2020 was the most insightful and heartbreaking year for underrepresented minority groups in America. Early last year, George Floyd's death ignited all minorities, particularly Black people, to realize that change was not only essential, but critical. Many businesses have taken strides to speak against social injustice and put their money where their mouth is by donating. However, there is still work to do when it comes to supporting underrepresented groups in corporate America.
The diverse makeup of the PR industry is grossly unsaturated. According to the Bureau of Labor Statistics, as of 2019, the U.S. PR industry holds 87.9% white, 8.3% African American, 2.6% Asian American and 5.7% Hispanic American people.
Before 2020, most PR agencies avoided conversations about ethnicity, race, gender due to its label as a "taboo" topic or not having enough exposure to discuss them accurately.
Although last year made many agencies create actionable change for underrepresented groups, we only saw black squares on Instagram and empty statements to hire more people of color with no real progression. They made claims to have donated funds, changing their hiring criteria and more, but how many companies have kept their pledge?
Supporting people of color is a 24/7, 365 days a year role that they need to actively and consistently contribute to.
We're Watching, and We Want Better
As a Black woman, I want to see people in executive leadership roles who look like me and understand the nuances of being a minority in an industry that doesn't often highlight diversity.
CEOs must understand their diverse employees' difficulties and uniqueness, have honest conversations about diversity and fight for social justice while — most importantly — listening to their diverse staff to move forward and create tangible change.
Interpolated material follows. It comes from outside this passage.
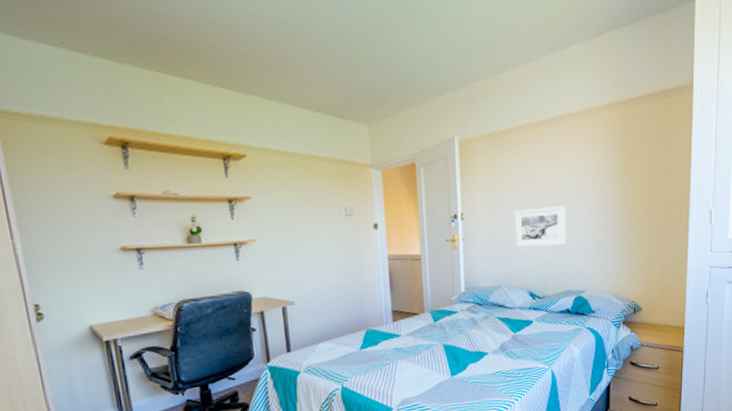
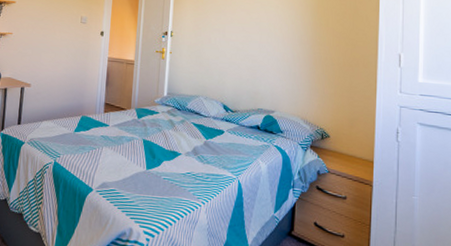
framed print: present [514,206,566,248] -> none [214,34,261,68]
Having a CEO who is a minority has allowed our company to create a safe space inclusive for everyone. Though every CEO, minority or not, can make a difference by implementing fundamental initiatives.
- Accountability: Executive team members recognizing their need to work with diverse team members and create an inclusive environment.
- Giving everyone a seat at the table: Regardless of seniority or role in the company, allowing everyone to discuss their ideas and give feedback on high-level projects.
- Invest in our future: Work with employees to create initiatives that excel their expertise and excellence and lead initiatives.
- Hire and promote: Creating full-time and part-time employment opportunities explicitly tailored for BIPOC and promote us to leadership and executive positions.
- Rally the community: Encourage other companies to take a stand and pledge to support diverse communities.
- Consistent conversations: Having frequent conversations about social injustice issues and allowing us a safe space to openly discuss situations that have affected us.
"The norms and notions of what just is isn't always justice. For there is always light if only we're brave enough to see it if only we're brave enough to be it."
— Amanda Gorman, Inaugural Poet Laureate
Public relations professionals, I implore you: think more, listen more, do more and be more conscious of your current company practices and what you can do to foster and flourish diverse excellence.